Les collectifs peuvent aussi aider à améliorer les pratiques internes collectives de l’entreprise, c’est leur second pilier d’action. Ainsi, un collectif a participé à la préparation de l’appel d’offres pour le changement du prestataire de restaurant d’entreprise (en créant une grille d’évaluation pour de l’alimentation responsable). D’autres collectifs ont porté aux parties prenantes concernées des propositions sur la politique de transport, ou encore sur l’épargne salariale. Enfin le troisième pilier d’action, le plus difficile mais aussi le plus impactant, consiste à participer aux réflexions sur les évolutions du cœur de métier : produits, services et modèles d’affaires de l’entreprise.

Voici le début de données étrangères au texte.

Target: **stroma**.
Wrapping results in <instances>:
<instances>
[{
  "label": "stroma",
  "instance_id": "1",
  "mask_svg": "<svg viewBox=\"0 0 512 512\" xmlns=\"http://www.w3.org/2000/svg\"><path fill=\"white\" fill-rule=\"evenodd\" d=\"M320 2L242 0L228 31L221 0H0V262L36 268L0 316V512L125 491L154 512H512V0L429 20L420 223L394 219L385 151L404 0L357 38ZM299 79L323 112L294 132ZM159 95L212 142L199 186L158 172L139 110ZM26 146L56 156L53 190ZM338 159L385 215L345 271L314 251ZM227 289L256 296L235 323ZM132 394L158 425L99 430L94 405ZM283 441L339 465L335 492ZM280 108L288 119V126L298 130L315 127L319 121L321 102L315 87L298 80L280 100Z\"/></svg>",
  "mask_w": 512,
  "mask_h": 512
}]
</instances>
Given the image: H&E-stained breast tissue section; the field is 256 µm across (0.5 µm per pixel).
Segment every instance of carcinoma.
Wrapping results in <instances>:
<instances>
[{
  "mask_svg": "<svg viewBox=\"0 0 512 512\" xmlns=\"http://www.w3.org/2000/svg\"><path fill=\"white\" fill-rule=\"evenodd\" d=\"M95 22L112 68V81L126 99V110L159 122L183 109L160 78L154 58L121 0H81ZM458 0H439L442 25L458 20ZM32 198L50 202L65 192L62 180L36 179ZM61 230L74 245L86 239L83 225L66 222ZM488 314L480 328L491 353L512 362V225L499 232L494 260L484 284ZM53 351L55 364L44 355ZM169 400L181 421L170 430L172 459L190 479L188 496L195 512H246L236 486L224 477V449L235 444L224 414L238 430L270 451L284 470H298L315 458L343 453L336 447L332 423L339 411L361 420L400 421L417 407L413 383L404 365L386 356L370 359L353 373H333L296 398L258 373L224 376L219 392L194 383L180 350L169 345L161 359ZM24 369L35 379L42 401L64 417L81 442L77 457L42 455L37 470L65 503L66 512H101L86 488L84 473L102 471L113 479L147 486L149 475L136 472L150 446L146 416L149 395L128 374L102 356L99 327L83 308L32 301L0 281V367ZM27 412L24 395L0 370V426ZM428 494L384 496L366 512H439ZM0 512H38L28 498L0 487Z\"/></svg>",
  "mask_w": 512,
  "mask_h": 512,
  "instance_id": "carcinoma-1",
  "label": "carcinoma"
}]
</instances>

Certains collectifs organisent des tables rondes réunissant chercheurs universitaires, professionnels extérieurs à l’entreprise et experts internes de l’entreprise afin de faciliter la diffusion des meilleures idées et des éléments à la pointe en termes de responsabilité. Un autre collectif a mis en place une « convention citoyenne interne », grand projet de plusieurs mois aboutissant à une série de propositions concrètes et structurantes.
Intelligence collective
Plus généralement, les collectifs sont une mine précieuse de retours terrain et de nombreuses directions n’hésitent pas à les solliciter, toujours en complément des échanges avec les autres parties prenantes plus traditionnelles, pour demander des idées ou au contraire en soumettre pour avis et feedback. Par ailleurs, les descriptions détaillées de plus de 80 actions avec mode d’emploi, prérequis, conseils et retours d’expérience ont été compilées par l’association Les Collectifs au sein d’un Atlas des actions participatif, disponible sur son site. Sur tous ces sujets, les actions des collectifs sont complémentaires de ce que font, souvent de manière remarquable, les équipes dédiées de l’entreprise.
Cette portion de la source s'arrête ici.